Required work: Rewrite the data from the line containing "La sospecha como otra clave de resistencia" through the line containing "criminal de guerra a mucha honra", replacing "emigración" with "inmigración" and leaving everything else unchanged.
*** Task input
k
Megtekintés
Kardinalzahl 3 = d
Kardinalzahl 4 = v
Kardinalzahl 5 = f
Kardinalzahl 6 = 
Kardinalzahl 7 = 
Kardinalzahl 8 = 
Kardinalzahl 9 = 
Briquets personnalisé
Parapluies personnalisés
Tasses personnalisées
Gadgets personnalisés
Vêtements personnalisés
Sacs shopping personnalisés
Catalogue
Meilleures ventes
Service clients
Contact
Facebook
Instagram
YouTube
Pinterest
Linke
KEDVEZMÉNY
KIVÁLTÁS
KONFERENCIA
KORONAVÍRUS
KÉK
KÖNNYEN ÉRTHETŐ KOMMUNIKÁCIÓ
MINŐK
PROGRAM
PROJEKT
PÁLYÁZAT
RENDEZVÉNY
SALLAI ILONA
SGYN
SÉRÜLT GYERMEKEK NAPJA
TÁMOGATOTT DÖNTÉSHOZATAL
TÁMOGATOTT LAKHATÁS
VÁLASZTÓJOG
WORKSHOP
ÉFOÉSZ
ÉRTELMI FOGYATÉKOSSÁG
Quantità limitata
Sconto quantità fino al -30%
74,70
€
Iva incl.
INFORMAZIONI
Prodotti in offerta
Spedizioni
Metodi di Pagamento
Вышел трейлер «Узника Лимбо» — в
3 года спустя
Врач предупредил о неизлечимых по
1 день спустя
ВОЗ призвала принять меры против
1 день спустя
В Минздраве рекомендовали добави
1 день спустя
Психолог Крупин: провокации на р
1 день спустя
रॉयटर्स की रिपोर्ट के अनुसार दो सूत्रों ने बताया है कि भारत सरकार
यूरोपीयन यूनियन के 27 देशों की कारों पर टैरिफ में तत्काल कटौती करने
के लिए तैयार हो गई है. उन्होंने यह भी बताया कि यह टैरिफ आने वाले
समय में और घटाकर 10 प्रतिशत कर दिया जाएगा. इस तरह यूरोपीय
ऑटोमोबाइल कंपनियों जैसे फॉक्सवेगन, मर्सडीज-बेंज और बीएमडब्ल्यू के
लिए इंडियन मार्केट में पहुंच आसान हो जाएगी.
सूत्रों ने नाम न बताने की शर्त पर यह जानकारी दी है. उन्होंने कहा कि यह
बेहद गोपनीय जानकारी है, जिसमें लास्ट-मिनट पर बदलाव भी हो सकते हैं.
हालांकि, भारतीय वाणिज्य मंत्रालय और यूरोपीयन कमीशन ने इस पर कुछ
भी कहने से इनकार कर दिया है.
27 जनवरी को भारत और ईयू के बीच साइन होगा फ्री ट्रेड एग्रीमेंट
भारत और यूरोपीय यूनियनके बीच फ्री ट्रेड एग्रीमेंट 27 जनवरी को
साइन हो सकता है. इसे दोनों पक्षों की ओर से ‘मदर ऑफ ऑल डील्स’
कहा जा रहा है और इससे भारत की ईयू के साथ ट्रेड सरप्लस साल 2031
******
*** Task input
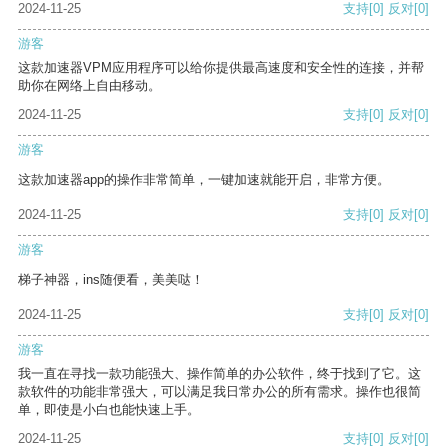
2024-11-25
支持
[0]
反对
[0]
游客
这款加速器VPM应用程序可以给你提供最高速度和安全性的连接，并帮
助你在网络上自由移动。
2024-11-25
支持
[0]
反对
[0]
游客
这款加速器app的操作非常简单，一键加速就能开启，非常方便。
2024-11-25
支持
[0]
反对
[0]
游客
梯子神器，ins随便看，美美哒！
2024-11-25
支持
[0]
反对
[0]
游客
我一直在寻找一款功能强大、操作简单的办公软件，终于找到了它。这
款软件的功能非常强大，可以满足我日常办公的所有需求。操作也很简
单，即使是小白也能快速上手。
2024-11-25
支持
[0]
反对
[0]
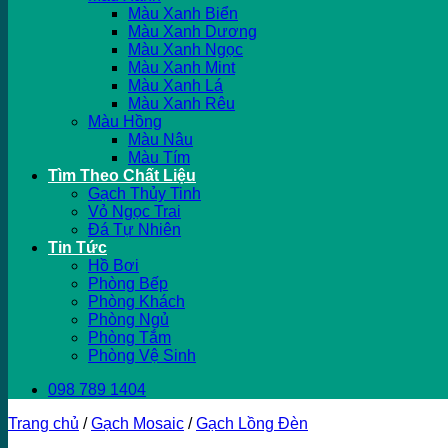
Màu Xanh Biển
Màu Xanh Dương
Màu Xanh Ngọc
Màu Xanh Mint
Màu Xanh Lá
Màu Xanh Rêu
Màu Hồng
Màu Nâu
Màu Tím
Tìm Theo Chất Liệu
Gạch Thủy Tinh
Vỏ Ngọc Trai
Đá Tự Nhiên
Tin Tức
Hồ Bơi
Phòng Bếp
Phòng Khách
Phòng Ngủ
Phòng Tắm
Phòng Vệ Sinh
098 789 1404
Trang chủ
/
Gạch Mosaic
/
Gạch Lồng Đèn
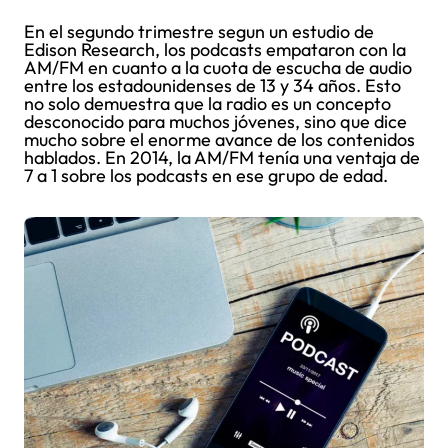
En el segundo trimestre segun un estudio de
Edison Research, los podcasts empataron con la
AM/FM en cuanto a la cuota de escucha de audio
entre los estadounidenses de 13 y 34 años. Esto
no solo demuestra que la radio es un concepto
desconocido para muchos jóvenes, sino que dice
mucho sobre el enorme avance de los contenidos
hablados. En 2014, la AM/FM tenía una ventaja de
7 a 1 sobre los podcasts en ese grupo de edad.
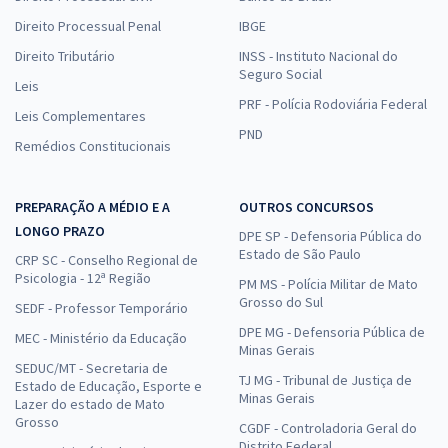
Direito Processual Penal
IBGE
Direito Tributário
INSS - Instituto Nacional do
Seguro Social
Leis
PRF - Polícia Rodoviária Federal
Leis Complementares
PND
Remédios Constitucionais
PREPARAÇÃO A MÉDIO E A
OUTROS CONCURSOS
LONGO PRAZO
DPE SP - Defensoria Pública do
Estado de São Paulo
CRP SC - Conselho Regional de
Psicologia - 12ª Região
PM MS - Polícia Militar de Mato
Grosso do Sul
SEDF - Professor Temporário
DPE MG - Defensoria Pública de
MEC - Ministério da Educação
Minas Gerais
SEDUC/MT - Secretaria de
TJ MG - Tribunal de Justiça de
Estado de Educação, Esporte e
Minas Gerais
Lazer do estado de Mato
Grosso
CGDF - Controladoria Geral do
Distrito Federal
******
*** Task input
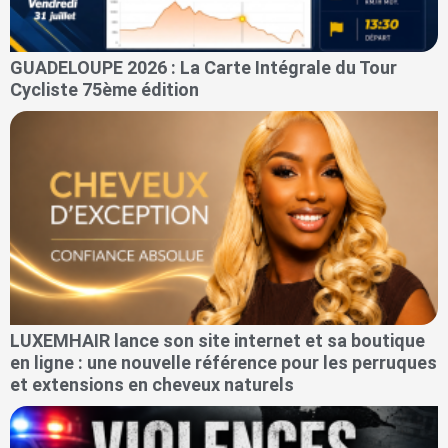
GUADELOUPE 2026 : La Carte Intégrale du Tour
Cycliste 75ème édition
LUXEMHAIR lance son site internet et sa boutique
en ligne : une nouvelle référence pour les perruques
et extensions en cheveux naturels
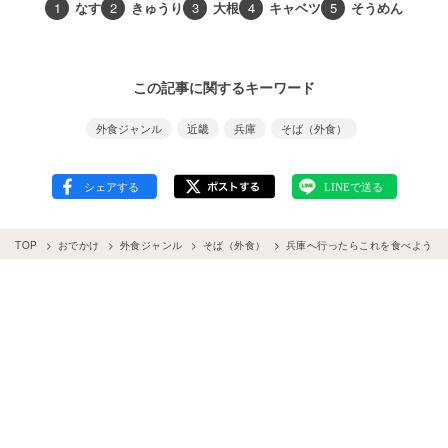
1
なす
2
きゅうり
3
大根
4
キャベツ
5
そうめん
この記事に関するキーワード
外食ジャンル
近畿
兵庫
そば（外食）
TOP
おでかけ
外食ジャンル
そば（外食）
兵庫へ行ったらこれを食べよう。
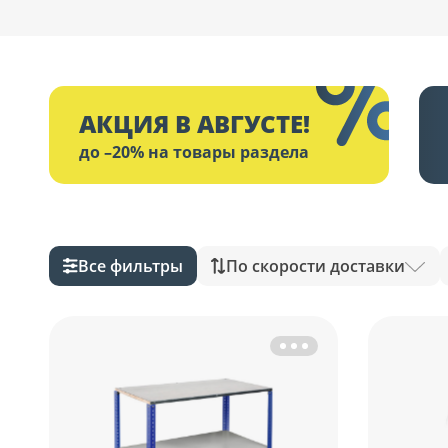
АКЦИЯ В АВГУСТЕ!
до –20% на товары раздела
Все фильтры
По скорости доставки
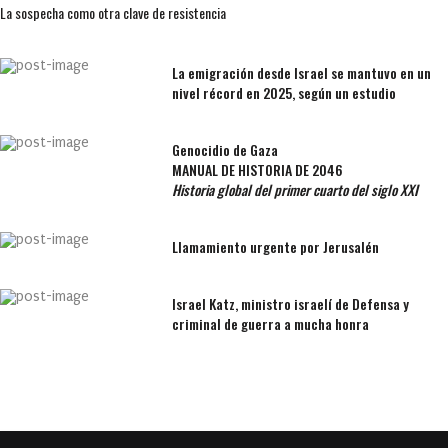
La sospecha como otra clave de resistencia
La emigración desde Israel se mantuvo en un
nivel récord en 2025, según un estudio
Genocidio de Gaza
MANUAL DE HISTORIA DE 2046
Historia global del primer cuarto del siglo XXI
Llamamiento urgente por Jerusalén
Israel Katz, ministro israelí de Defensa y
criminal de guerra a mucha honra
******
Output of the task:
La sospecha como otra clave de resistencia
La inmigración desde Israel se mantuvo en un
nivel récord en 2025, según un estudio
Genocidio de Gaza
MANUAL DE HISTORIA DE 2046
Historia global del primer cuarto del siglo XXI
Llamamiento urgente por Jerusalén
Israel Katz, ministro israelí de Defensa y
criminal de guerra a mucha honra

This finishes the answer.